Alternative data is no longer a niche tool for hedge funds—it has gone mainstream, with investment managers increasingly relying on geolocation and consumer spending data for insights, according to research.
The study by alternatives platforms Exabel and BattleFin, which surveyed hedge funds and other active investment managers and analysts working for fund management firms, found that 86% plan to increase their use of alternative datasets over the next two years. Demand is highest for geolocation data (51%) and consumer spending data (50%), which are expected to provide a critical edge in decision-making.
Consumer spending data emerged as the most valuable dataset, with 75% of fund managers and analysts citing it as likely to deliver an outsized informational advantage. Other key data sources include Natural Language Processing (50%), social listening (45%), and employment trends (43%), while only 7% see satellite data as highly impactful.
The report found that 98% of investment professionals agree that official data lags behind actual economic activity, making alternative sources increasingly essential. All the managers and analysts questioned in the US, UK, Singapore and Hong Kong currently use alternative data in some form, according to the study.

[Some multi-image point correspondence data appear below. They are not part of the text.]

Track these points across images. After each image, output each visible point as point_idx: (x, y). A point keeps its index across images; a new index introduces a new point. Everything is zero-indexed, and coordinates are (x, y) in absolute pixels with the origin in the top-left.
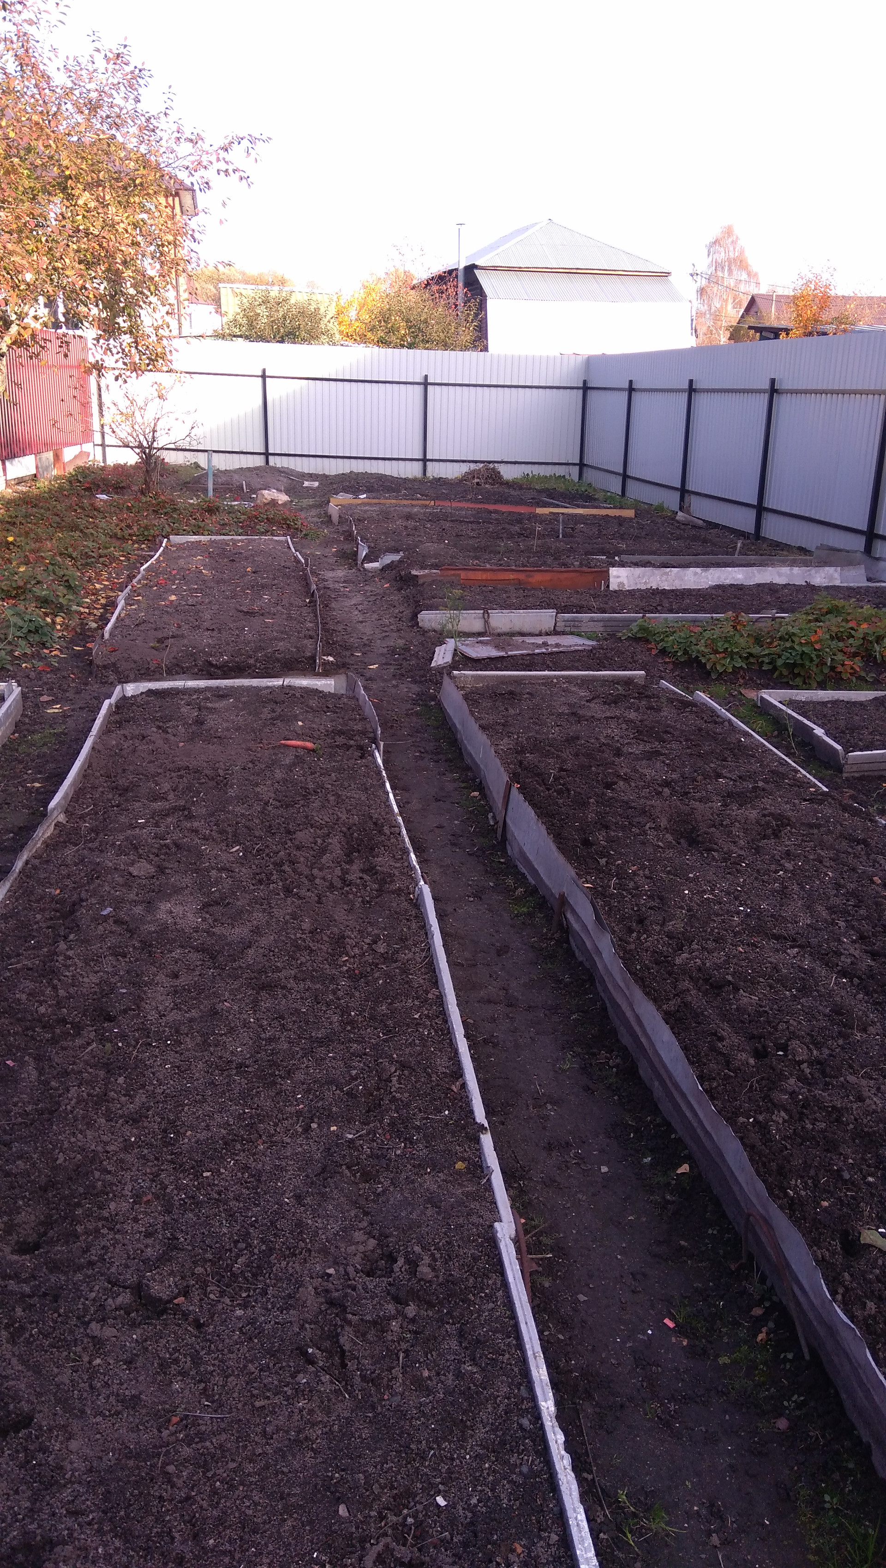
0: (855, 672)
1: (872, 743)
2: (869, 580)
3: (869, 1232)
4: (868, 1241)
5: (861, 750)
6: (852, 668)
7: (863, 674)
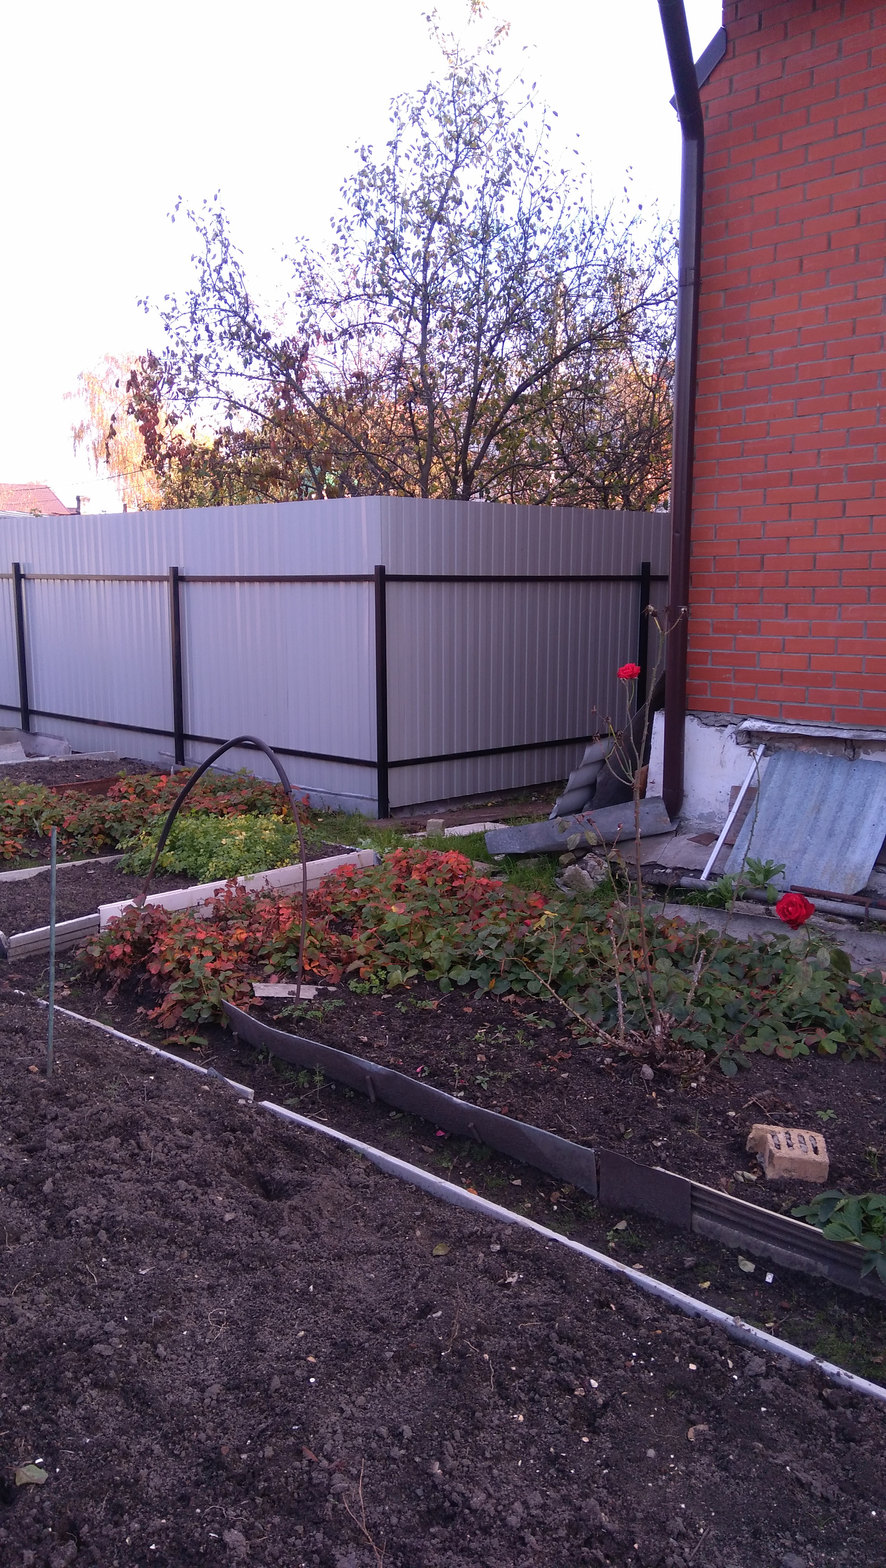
0: (18, 851)
1: (34, 921)
2: (28, 755)
3: (24, 1470)
4: (25, 1480)
5: (24, 931)
6: (14, 847)
7: (26, 851)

Fund managers are also becoming more experienced in leveraging these insights, according to the findings. 61% of respondents said they have been using alternative data for three to five years, while nearly one in ten began over five years ago. Only 28% adopted it within the last three years, suggesting that its role in investment research is now well established.

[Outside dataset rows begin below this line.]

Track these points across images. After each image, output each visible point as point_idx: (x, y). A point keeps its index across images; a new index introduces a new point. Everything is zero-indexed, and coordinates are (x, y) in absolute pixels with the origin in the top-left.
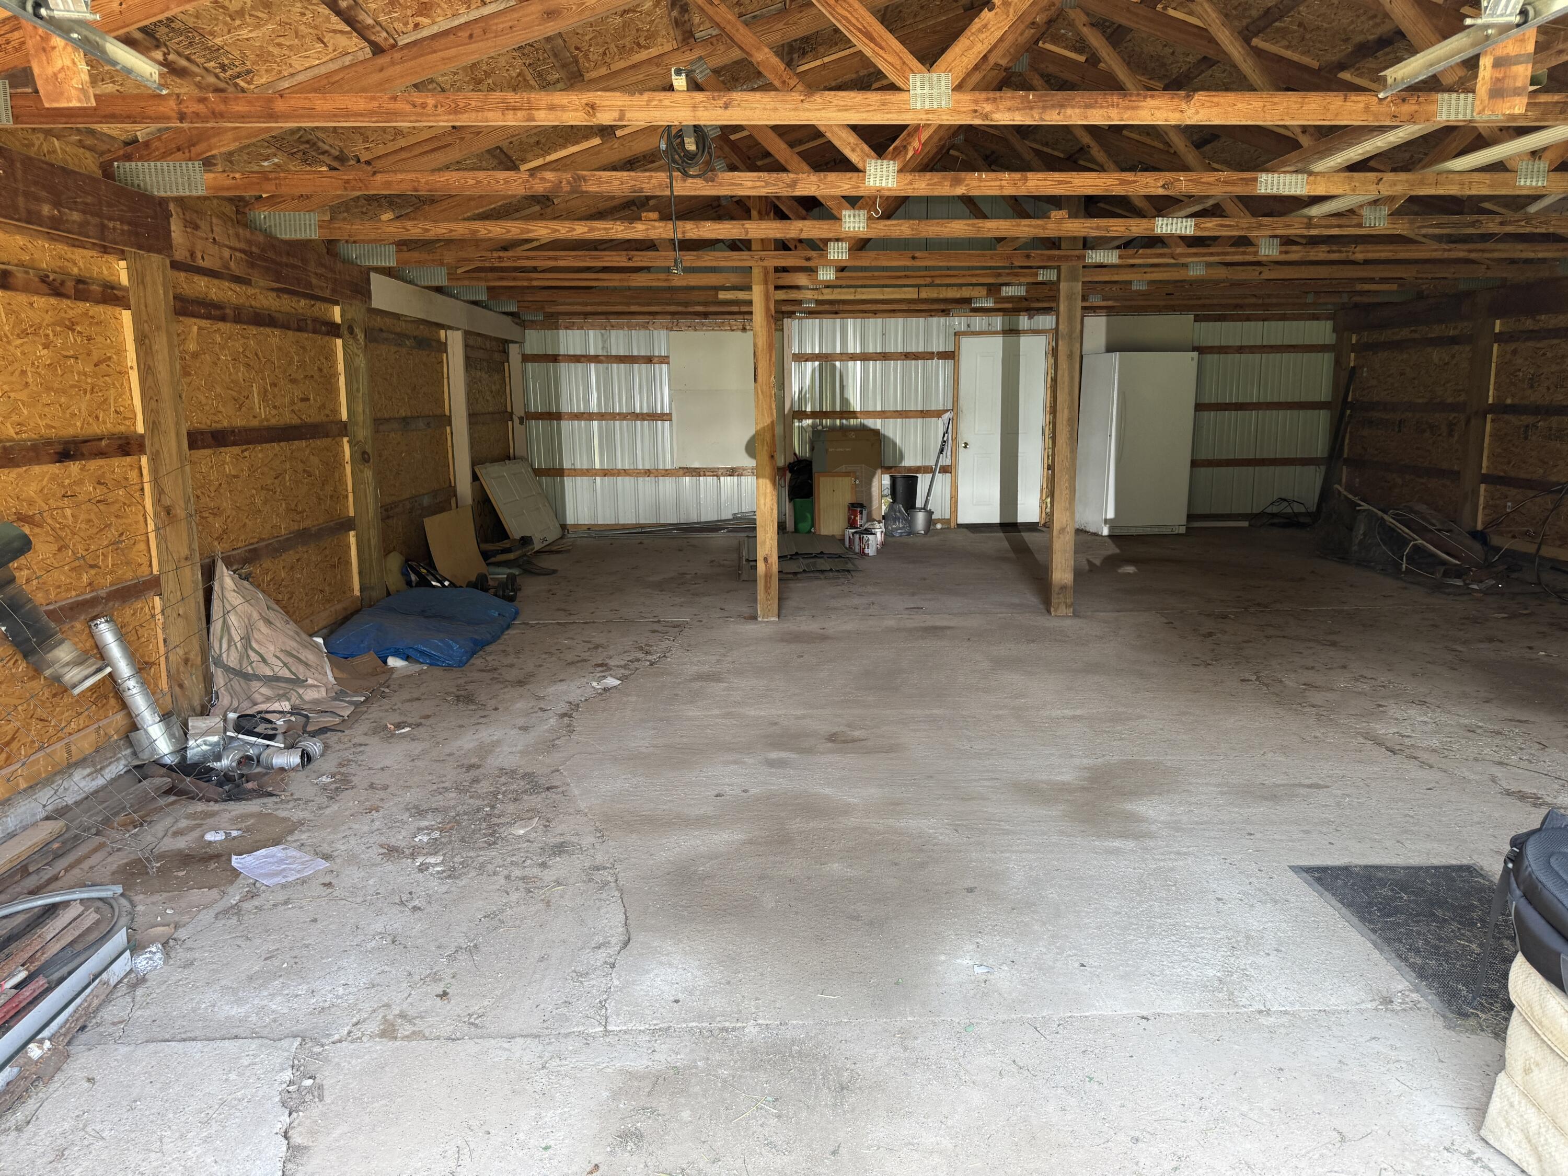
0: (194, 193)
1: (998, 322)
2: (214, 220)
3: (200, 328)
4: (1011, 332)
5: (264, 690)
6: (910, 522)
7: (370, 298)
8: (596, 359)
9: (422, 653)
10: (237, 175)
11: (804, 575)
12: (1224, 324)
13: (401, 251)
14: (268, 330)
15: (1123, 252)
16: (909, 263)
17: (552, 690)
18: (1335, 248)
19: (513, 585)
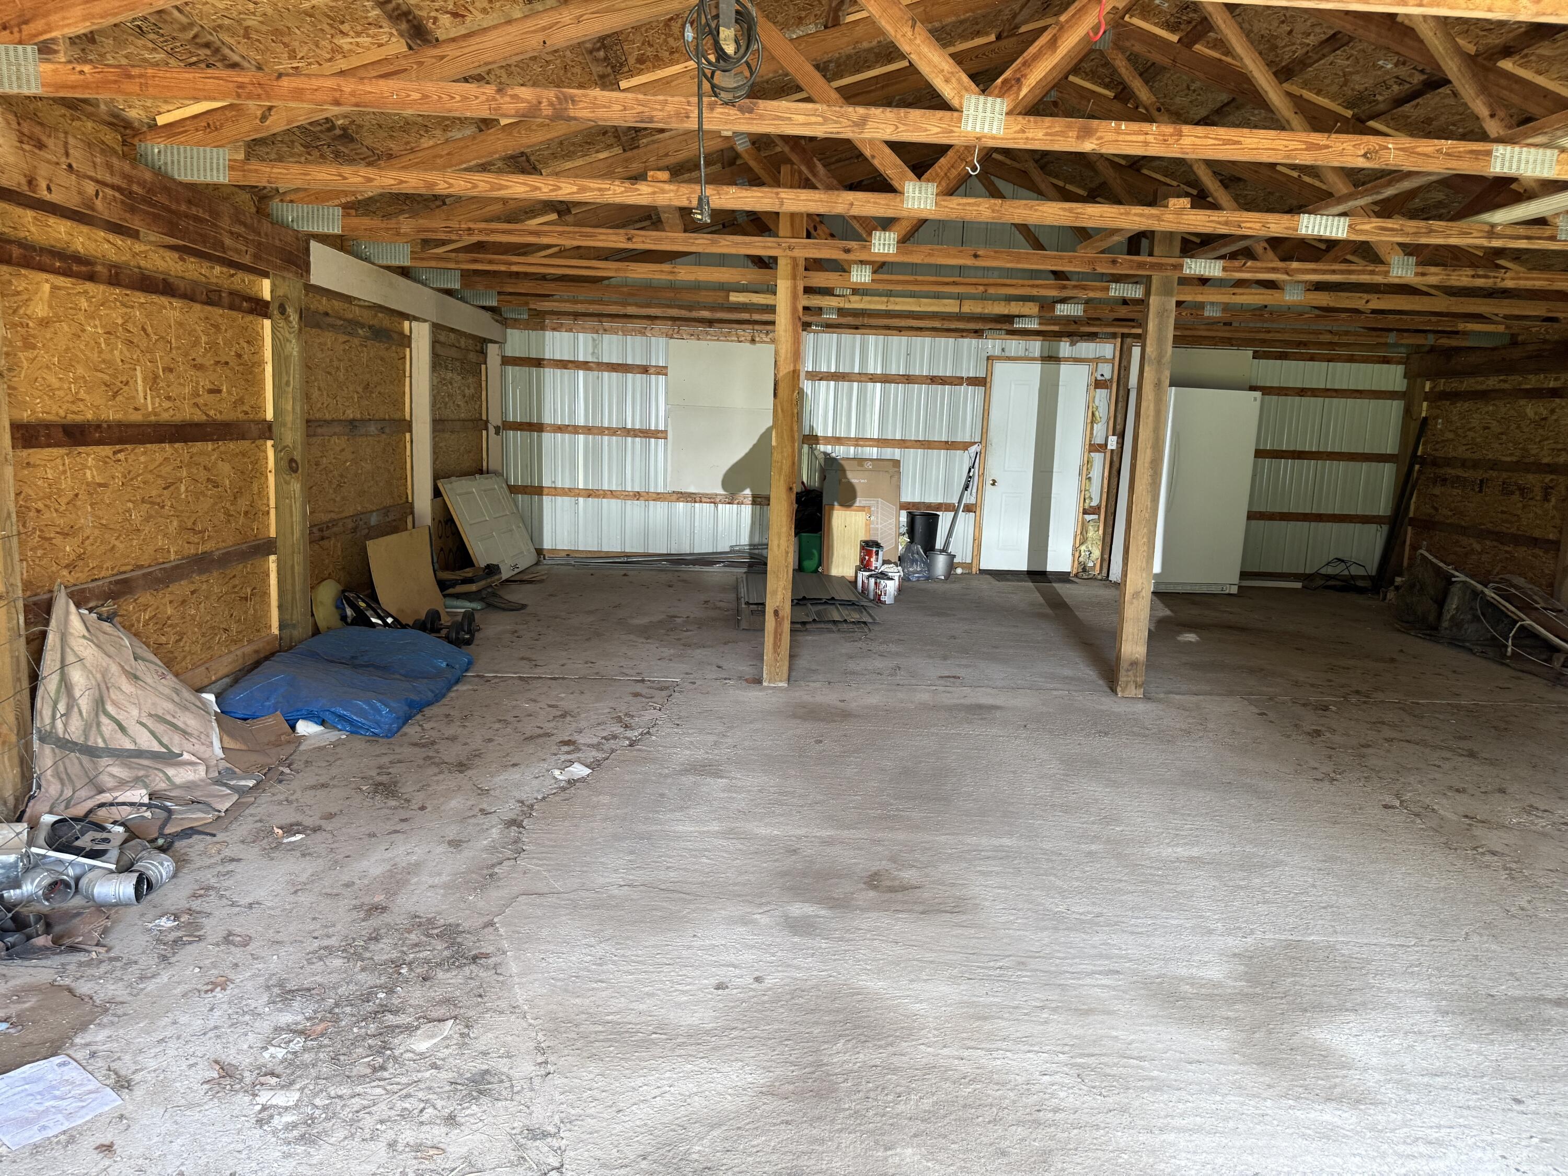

Andreas Aglen, president of Exabel, highlighted the industry’s growing dependence on alternative data: “Institutional investors have embraced alternative data as a key source of differentiated insight, and the demand for it as a crucial component of alpha generation continues to accelerate.”

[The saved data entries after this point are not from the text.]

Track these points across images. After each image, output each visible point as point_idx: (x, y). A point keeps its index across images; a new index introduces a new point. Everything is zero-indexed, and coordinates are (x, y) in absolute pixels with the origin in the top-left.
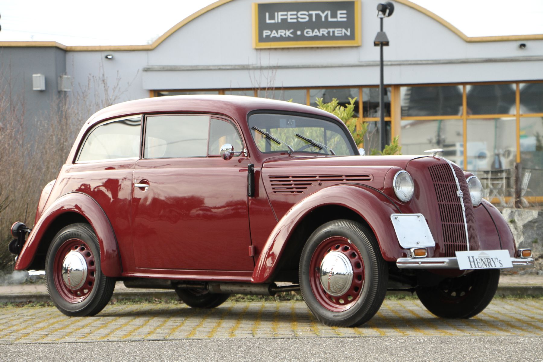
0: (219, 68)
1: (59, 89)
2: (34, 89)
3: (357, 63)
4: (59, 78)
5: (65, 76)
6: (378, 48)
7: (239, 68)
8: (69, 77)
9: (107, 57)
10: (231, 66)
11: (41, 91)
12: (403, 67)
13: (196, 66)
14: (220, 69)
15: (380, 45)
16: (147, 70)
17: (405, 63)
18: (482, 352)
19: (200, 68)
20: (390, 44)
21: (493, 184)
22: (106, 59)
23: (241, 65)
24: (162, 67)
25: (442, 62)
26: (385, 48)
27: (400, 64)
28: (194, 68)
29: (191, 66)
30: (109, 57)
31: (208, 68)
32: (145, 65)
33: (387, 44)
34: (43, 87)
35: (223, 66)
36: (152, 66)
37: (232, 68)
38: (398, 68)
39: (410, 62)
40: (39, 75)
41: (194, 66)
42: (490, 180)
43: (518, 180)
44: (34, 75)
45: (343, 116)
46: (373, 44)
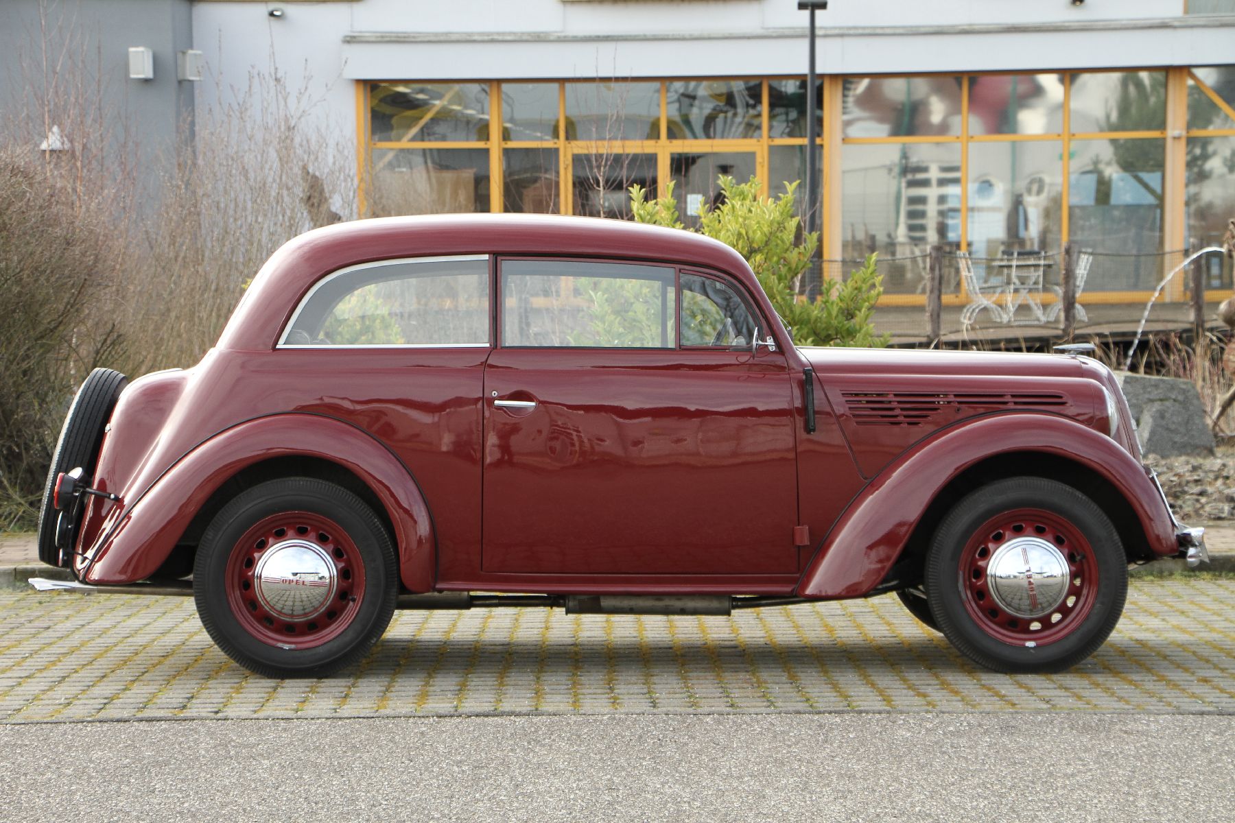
0: (490, 37)
1: (180, 77)
2: (133, 76)
3: (760, 32)
4: (180, 55)
5: (190, 52)
6: (807, 13)
7: (529, 38)
8: (199, 52)
9: (272, 14)
10: (515, 34)
11: (146, 81)
12: (847, 40)
13: (447, 34)
14: (492, 41)
15: (810, 8)
16: (350, 40)
17: (852, 32)
18: (1080, 759)
19: (454, 37)
20: (829, 6)
21: (1019, 278)
22: (272, 18)
23: (534, 33)
24: (379, 35)
25: (923, 30)
26: (818, 13)
27: (842, 35)
28: (442, 38)
29: (436, 34)
30: (276, 13)
31: (468, 38)
32: (346, 31)
33: (823, 6)
34: (149, 74)
35: (498, 34)
36: (361, 32)
37: (517, 38)
38: (838, 41)
39: (860, 31)
40: (141, 49)
41: (442, 34)
42: (1014, 269)
43: (1069, 275)
44: (132, 49)
45: (774, 218)
46: (796, 6)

The shift reflects a broader trend of investment managers seeking new, real-time sources of intelligence to stay competitive, according to the researchers. The majority of respondents (87%) rated their experience using alternative data as good or excellent, reinforcing its value in portfolio decision-making. “It is even clearer now that alternative data has gone mainstream, serving as a vital source of insights to investment managers around the world,” Aglen added.